ORANGE CITRUS DUST: Preheat oven to 100°C (80°C fan-forced). Use a vegetable peeler to peel the rind from 1 large orange. Use a small knife to scrap any excess pith away. Place on a lined oven tray and bake in oven for 1-2 hours. Rind is ready when it has dried completely but still retains some of its original colour. Use a mortar and pestle or a small food processor to pound or process the rind to a fine powder that is aromatic and rich in colour. Store in an airtight container in a cool dry place for up to one month.
- The Lemon Curd will keep in a sealed clean, sterilised jar for up to 2 weeks in the fridge. My preference is to make and refrigerate the lemon curd 1-2 days in advance of using it so that the curd thickens and the flavour develops.
- As the Citrus Toffee Shards syrup begins to darken, gently turn the pan to encourage the colour to spread but avoid swirling the mixture too vigorously to prevent the mixture from crystallising.

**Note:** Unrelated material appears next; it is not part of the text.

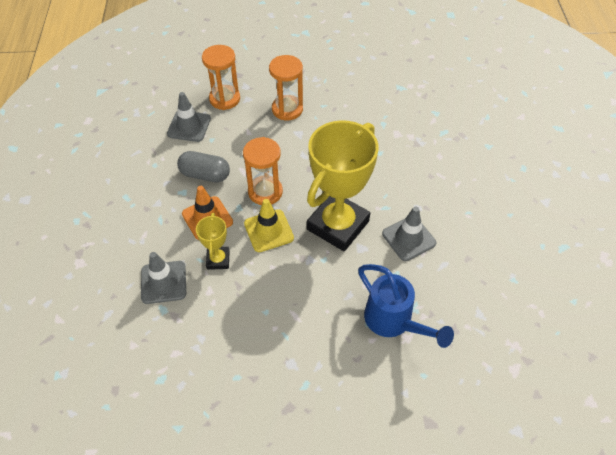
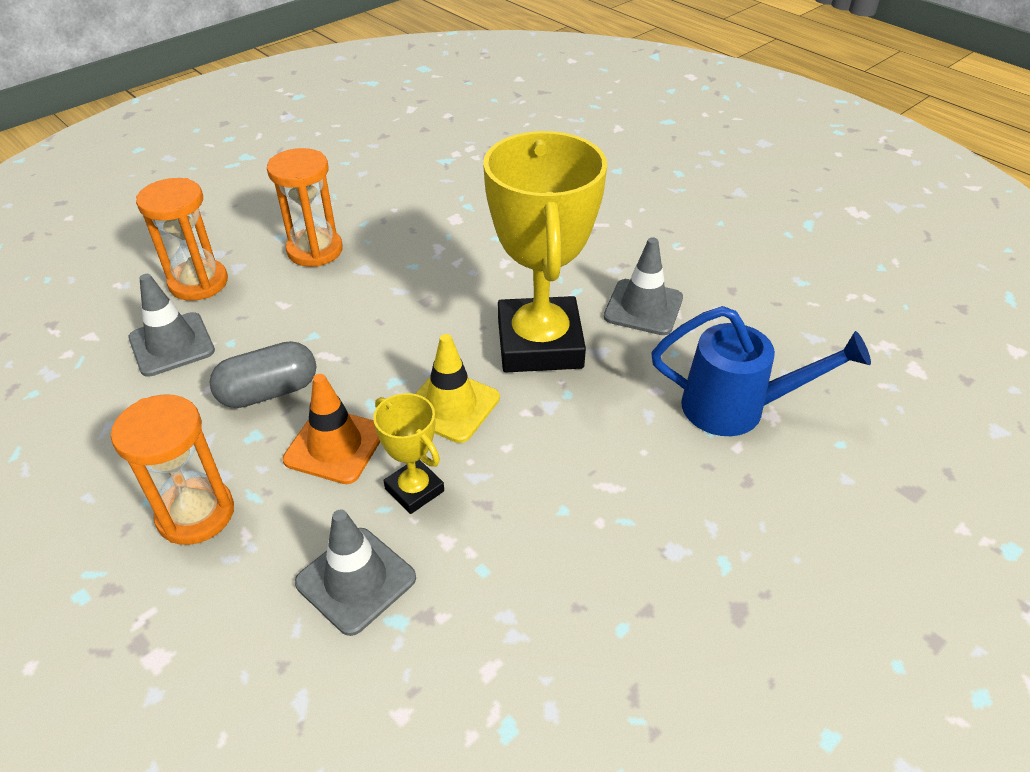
camera: 40 degrees left, 10 degrees down
(265, 192) = (391, 362): orange hourglass -> orange hourglass (196, 514)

- The Citrus Toffee Shards will store at room temperature in an airtight container for up to a month, depending on the humidity.
- Having your butter and milk mixture for the Sponge Layers and the Citrus Syrup ingredients in separate saucepans, ready for heating, will make the preparation of this recipe more efficient and with help with the timing of when the different elements need to be ready.
- To divide the mixture evenly between the tins, weigh the tins with the mixture in them to make sure they are the same weight. Placing a small upturned bowl on the scale and for the cake tin to sit on will mean that the measurement display window can be easily viewed.
- Even though this cake is best eaten on the day it is baked, the unfilled syrup-infused sponge layers can be made the day before serving. Store in an airtight container at room temperature. To avoid the layers sticking to each other, separate the sponges with a layer of baking paper or store in two separate airtight containers. An upturned cake tin, larger than the diameter of the cake, also makes a useful barrier for separating sponges for storing.
- To ensure this cake cuts easily, resist over-filling the middle layer of curd and cream and, if possible, chill the assembled cake for a few hours before serving. Decorate with the meringues, toffee shards and citrus dust just before serving.